DATA TO EXAMINE:

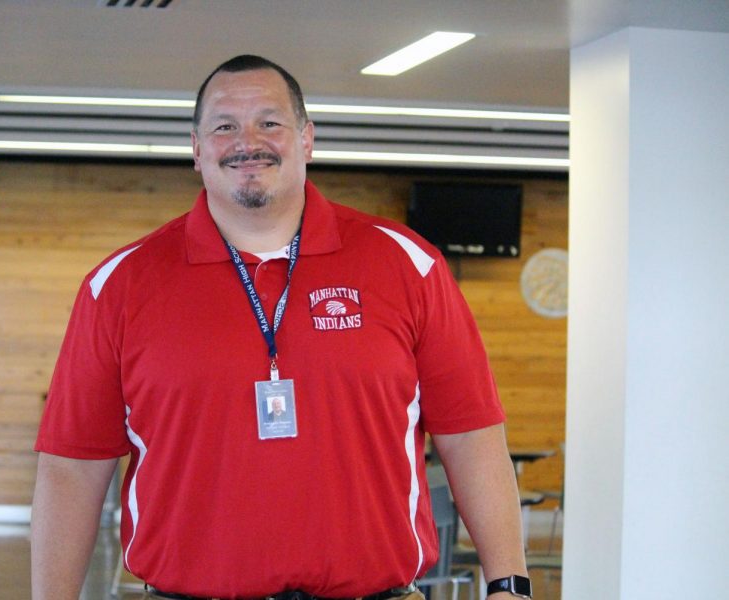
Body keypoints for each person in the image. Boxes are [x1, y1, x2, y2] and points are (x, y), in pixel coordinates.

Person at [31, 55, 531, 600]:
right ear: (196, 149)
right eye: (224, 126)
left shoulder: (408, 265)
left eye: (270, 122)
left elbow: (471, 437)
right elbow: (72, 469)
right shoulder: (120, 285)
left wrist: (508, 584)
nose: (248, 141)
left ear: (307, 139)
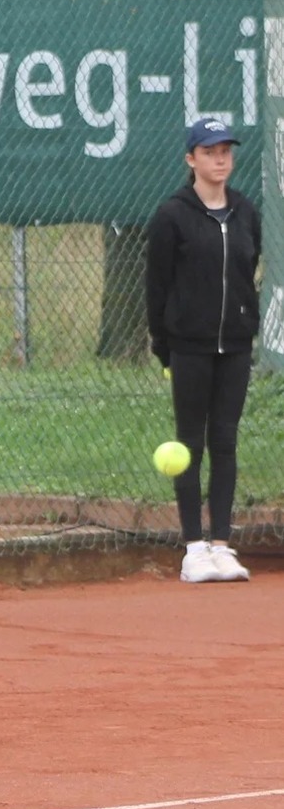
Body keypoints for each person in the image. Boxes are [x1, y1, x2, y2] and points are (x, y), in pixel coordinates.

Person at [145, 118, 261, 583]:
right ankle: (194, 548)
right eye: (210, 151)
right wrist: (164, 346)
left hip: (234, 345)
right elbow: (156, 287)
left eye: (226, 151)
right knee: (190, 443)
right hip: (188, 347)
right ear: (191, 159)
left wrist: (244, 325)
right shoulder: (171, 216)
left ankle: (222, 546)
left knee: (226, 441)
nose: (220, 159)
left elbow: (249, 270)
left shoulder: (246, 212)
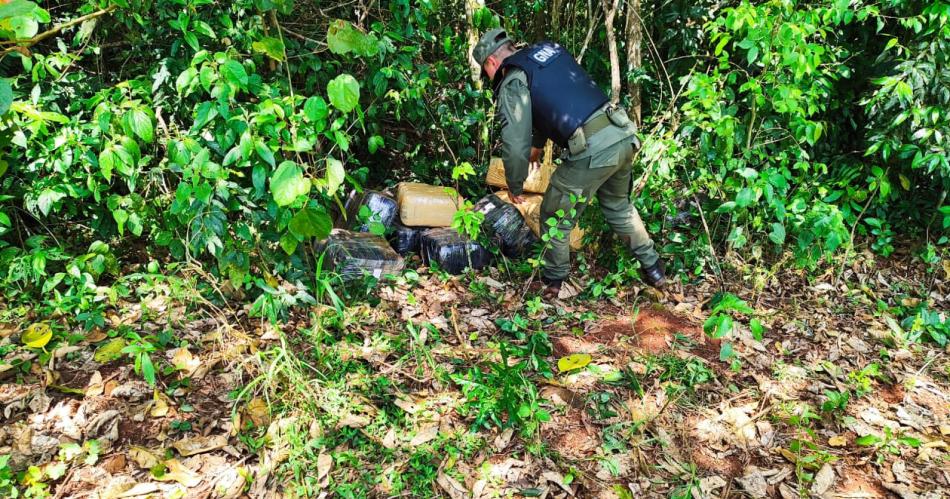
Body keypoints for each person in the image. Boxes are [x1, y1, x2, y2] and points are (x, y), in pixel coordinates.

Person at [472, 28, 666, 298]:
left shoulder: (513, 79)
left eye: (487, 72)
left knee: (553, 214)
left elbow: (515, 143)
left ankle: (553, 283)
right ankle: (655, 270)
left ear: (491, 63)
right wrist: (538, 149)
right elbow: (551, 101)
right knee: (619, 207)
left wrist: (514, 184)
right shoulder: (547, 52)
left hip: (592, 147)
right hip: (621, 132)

BRIEF: All lines in the listing above with the string "shoulder" should be returned.

WRITTEN RESPONSE:
left shoulder: (408, 265)
right shoulder: (120, 285)
right shoulder: (171, 216)
left shoulder: (246, 212)
left shoulder: (513, 79)
right shoulder: (547, 52)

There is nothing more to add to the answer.